As the UK's exit from the EU wreaks havoc within the country's government and leaves the bloc fretting over whether a deal will even be possible, one member nation already believes it is benefitting from Brexit.
The negotiations have allowed Spain to make what it sees as crucial progress on the status of Gibraltar, the tiny territory on the southern tip of the Iberian Peninsula that belongs to the UK. Spain has long disputed sovereignty of the Rock, which has a population of around 30,000.
When Brexit talks began, Spain managed to ensure that any deal affecting Gibraltar would require its approval. Since then, Madrid and London have been holding negotiations in parallel to the main Brexit discussions on several issues, including Gibraltar's anomalous tax status, which has been irksome for Madrid, and tobacco, whose low prices in the territory make it attractive to smugglers.
The draft Brexit agreement includes a Gibraltar-specific protocol creating several working groups between Madrid and London, at least until the UK’s transition period ends in December 2020. The work of those groups will include cooperation on the environment and protecting the rights of the 10,000 Spanish workers who enter Gibraltar each day from the nearby area, where unemployment is high and economic opportunities relatively scarce.
Smuggling
Although the withdrawal document does not lay out resolutions for the tax and tobacco issues, it does lay down guidelines encouraging Gibraltar to align itself with international standards regarding fraud and smuggling.

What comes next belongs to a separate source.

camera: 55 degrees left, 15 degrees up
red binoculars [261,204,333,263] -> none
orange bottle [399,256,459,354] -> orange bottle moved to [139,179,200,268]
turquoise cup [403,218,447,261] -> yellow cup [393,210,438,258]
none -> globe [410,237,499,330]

“In the context of the overall negotiations for the withdrawal agreement and everything related to the Irish border, the Gibraltar issue has been relatively straightforward,” said Salvador Llaudes, an analyst at the Real Elcano Institute.

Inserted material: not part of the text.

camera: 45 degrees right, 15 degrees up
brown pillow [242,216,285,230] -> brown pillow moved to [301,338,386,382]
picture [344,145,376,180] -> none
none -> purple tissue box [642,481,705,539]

The protocol contained within the Brexit accord, he said, “deals with the most important issues, in the short term, to protect the bilateral relationship between Spain and the UK, but also the day-to-day relationship between Gibraltar and the area of Spain immediately surrounding it”.

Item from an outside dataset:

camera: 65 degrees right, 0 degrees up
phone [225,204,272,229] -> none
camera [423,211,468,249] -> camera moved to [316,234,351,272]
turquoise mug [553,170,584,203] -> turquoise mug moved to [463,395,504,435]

The shared management of Gibraltar airport, which had been seen as a Spanish objective, is not broached in the withdrawal agreement. Also, Spain has not used the leverage afforded by Brexit to advance its sovereignty claims over the Rock, which has been British since 1713.
El Mundo newspaper reported that Spain had “failed to capitalise on its unprecedented negotiating position”. However, the secretary of state for the EU, Marco Aguiriano, said that Spain plans to broach the issue of shared sovereignty in the longer term.
“If the first thing we say when we sit down at the table is that we want to put our flag on the Rock, then the meeting [with the British] will be very short,” he told reporters on Thursday.
“Of course we are going to propose [co-sovereignty], but not on the first day of negotiating the future relationship.”
Fears that Spain might use a British exit from the EU to boost its claim on Gibraltar helped sway voters in the territory in the 2016 Brexit referendum. With the Gibraltarian economy also heavily dependent on business with EU member states, 96 percent of the Rock’s residents voted to remain.